=== Section Start ===

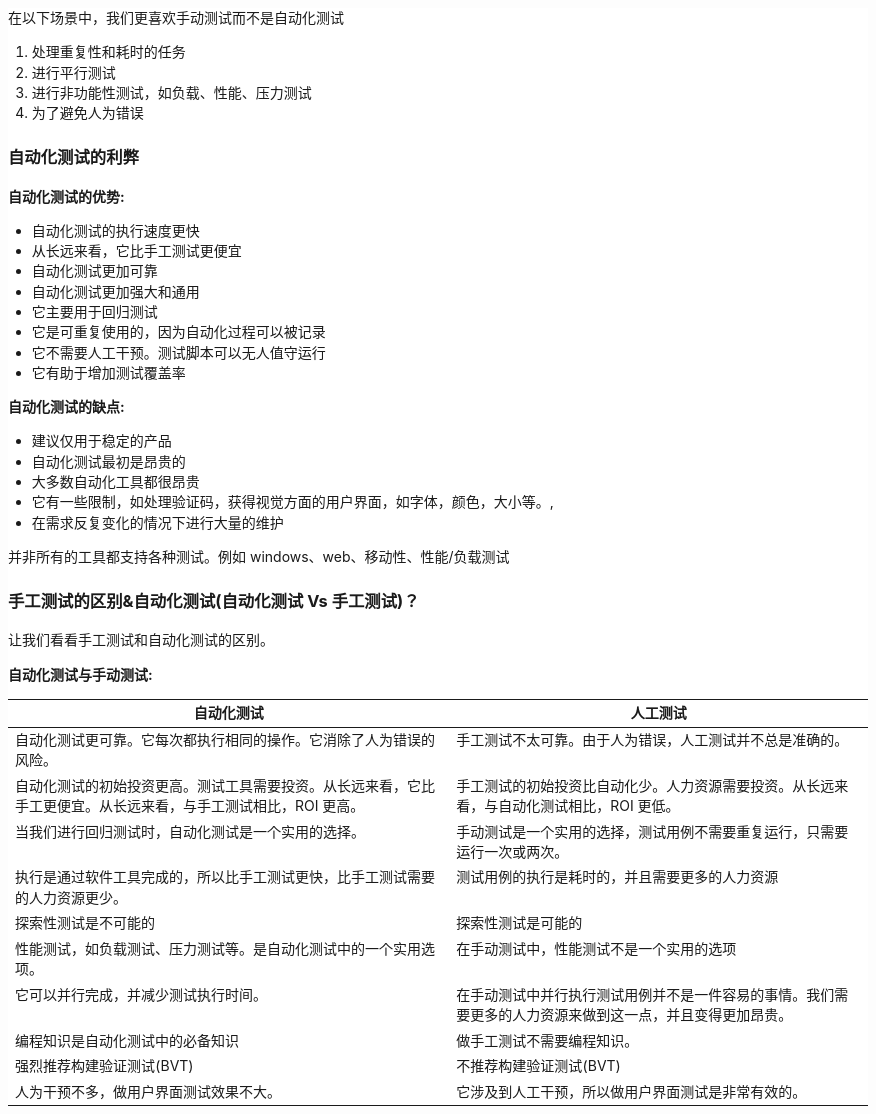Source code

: 在以下场景中，我们更喜欢手动测试而不是自动化测试

1.  处理重复性和耗时的任务
2.  进行平行测试
3.  进行非功能性测试，如负载、性能、压力测试
4.  为了避免人为错误

### **自动化测试的利弊**

**自动化测试的优势:**

*   自动化测试的执行速度更快
*   从长远来看，它比手工测试更便宜
*   自动化测试更加可靠
*   自动化测试更加强大和通用
*   它主要用于回归测试
*   它是可重复使用的，因为自动化过程可以被记录
*   它不需要人工干预。测试脚本可以无人值守运行
*   它有助于增加测试覆盖率

**自动化测试的缺点:**

*   建议仅用于稳定的产品
*   自动化测试最初是昂贵的
*   大多数自动化工具都很昂贵
*   它有一些限制，如处理验证码，获得视觉方面的用户界面，如字体，颜色，大小等。,
*   在需求反复变化的情况下进行大量的维护

并非所有的工具都支持各种测试。例如 windows、web、移动性、性能/负载测试

### **手工测试的区别&自动化测试(自动化测试 Vs 手工测试)？**

让我们看看手工测试和自动化测试的区别。

**自动化测试与手动测试:**

| 自动化测试 | 人工测试 |
| --- | --- |
| 自动化测试更可靠。它每次都执行相同的操作。它消除了人为错误的风险。 | 手工测试不太可靠。由于人为错误，人工测试并不总是准确的。 |
| 自动化测试的初始投资更高。测试工具需要投资。从长远来看，它比手工更便宜。从长远来看，与手工测试相比，ROI 更高。 | 手工测试的初始投资比自动化少。人力资源需要投资。从长远来看，与自动化测试相比，ROI 更低。 |
| 当我们进行回归测试时，自动化测试是一个实用的选择。 | 手动测试是一个实用的选择，测试用例不需要重复运行，只需要运行一次或两次。 |
| 执行是通过软件工具完成的，所以比手工测试更快，比手工测试需要的人力资源更少。 | 测试用例的执行是耗时的，并且需要更多的人力资源 |
| 探索性测试是不可能的 | 探索性测试是可能的 |
| 性能测试，如负载测试、压力测试等。是自动化测试中的一个实用选项。 | 在手动测试中，性能测试不是一个实用的选项 |
| 它可以并行完成，并减少测试执行时间。 | 在手动测试中并行执行测试用例并不是一件容易的事情。我们需要更多的人力资源来做到这一点，并且变得更加昂贵。 |
| 编程知识是自动化测试中的必备知识 | 做手工测试不需要编程知识。 |
| 强烈推荐构建验证测试(BVT) | 不推荐构建验证测试(BVT) |
| 人为干预不多，做用户界面测试效果不大。 | 它涉及到人工干预，所以做用户界面测试是非常有效的。 |

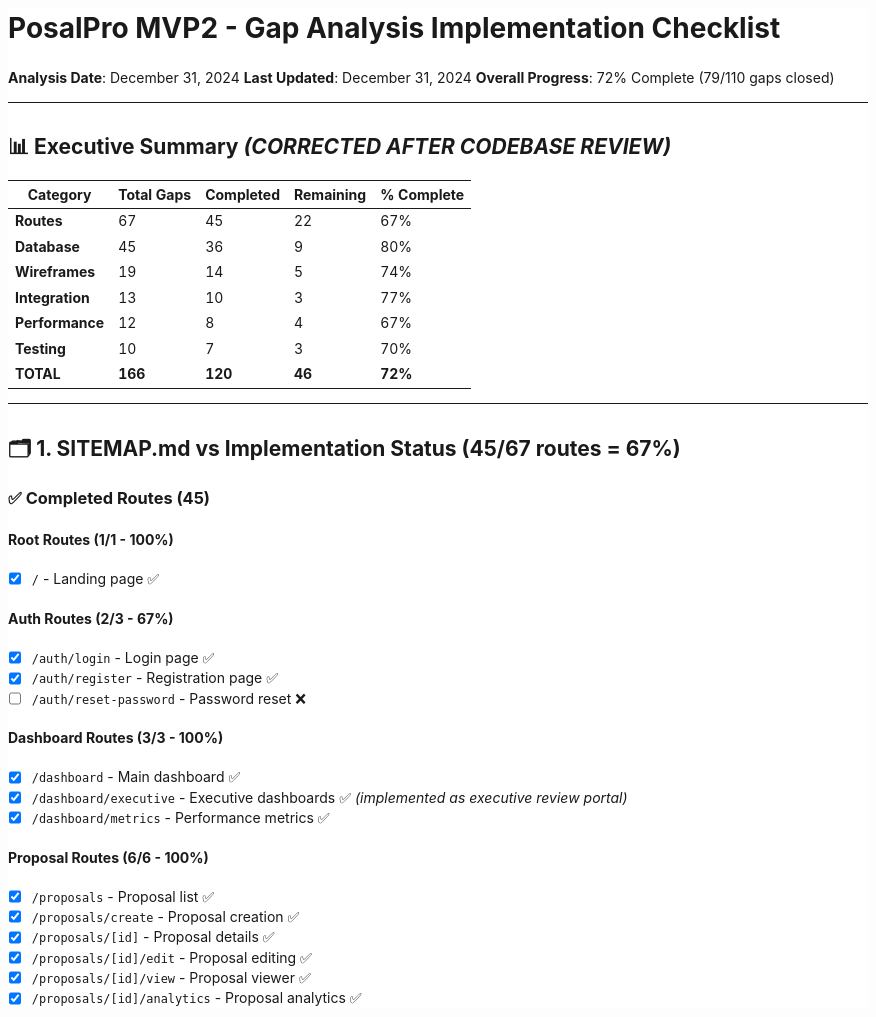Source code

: # PosalPro MVP2 - Gap Analysis Implementation Checklist

**Analysis Date**: December 31, 2024 **Last Updated**: December 31, 2024
**Overall Progress**: 72% Complete (79/110 gaps closed)

---

## 📊 **Executive Summary** _(CORRECTED AFTER CODEBASE REVIEW)_

| **Category**    | **Total Gaps** | **Completed** | **Remaining** | **% Complete** |
| --------------- | -------------- | ------------- | ------------- | -------------- |
| **Routes**      | 67             | 45            | 22            | 67%            |
| **Database**    | 45             | 36            | 9             | 80%            |
| **Wireframes**  | 19             | 14            | 5             | 74%            |
| **Integration** | 13             | 10            | 3             | 77%            |
| **Performance** | 12             | 8             | 4             | 67%            |
| **Testing**     | 10             | 7             | 3             | 70%            |
| **TOTAL**       | **166**        | **120**       | **46**        | **72%**        |

---

## 🗂️ **1. SITEMAP.md vs Implementation Status (45/67 routes = 67%)**

### ✅ **Completed Routes (45)**

#### **Root Routes (1/1 - 100%)**

- [x] `/` - Landing page ✅

#### **Auth Routes (2/3 - 67%)**

- [x] `/auth/login` - Login page ✅
- [x] `/auth/register` - Registration page ✅
- [ ] `/auth/reset-password` - Password reset ❌

#### **Dashboard Routes (3/3 - 100%)**

- [x] `/dashboard` - Main dashboard ✅
- [x] `/dashboard/executive` - Executive dashboards ✅ _(implemented as
      executive review portal)_
- [x] `/dashboard/metrics` - Performance metrics ✅

#### **Proposal Routes (6/6 - 100%)**

- [x] `/proposals` - Proposal list ✅
- [x] `/proposals/create` - Proposal creation ✅
- [x] `/proposals/[id]` - Proposal details ✅
- [x] `/proposals/[id]/edit` - Proposal editing ✅
- [x] `/proposals/[id]/view` - Proposal viewer ✅
- [x] `/proposals/[id]/analytics` - Proposal analytics ✅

=== Section End ===

- EXERCISE PROMPT -
Among the entries, find every line holding "Completed" and return it.

- WRITTEN SOLUTION -
| **Category**    | **Total Gaps** | **Completed** | **Remaining** | **% Complete** |
### ✅ **Completed Routes (45)**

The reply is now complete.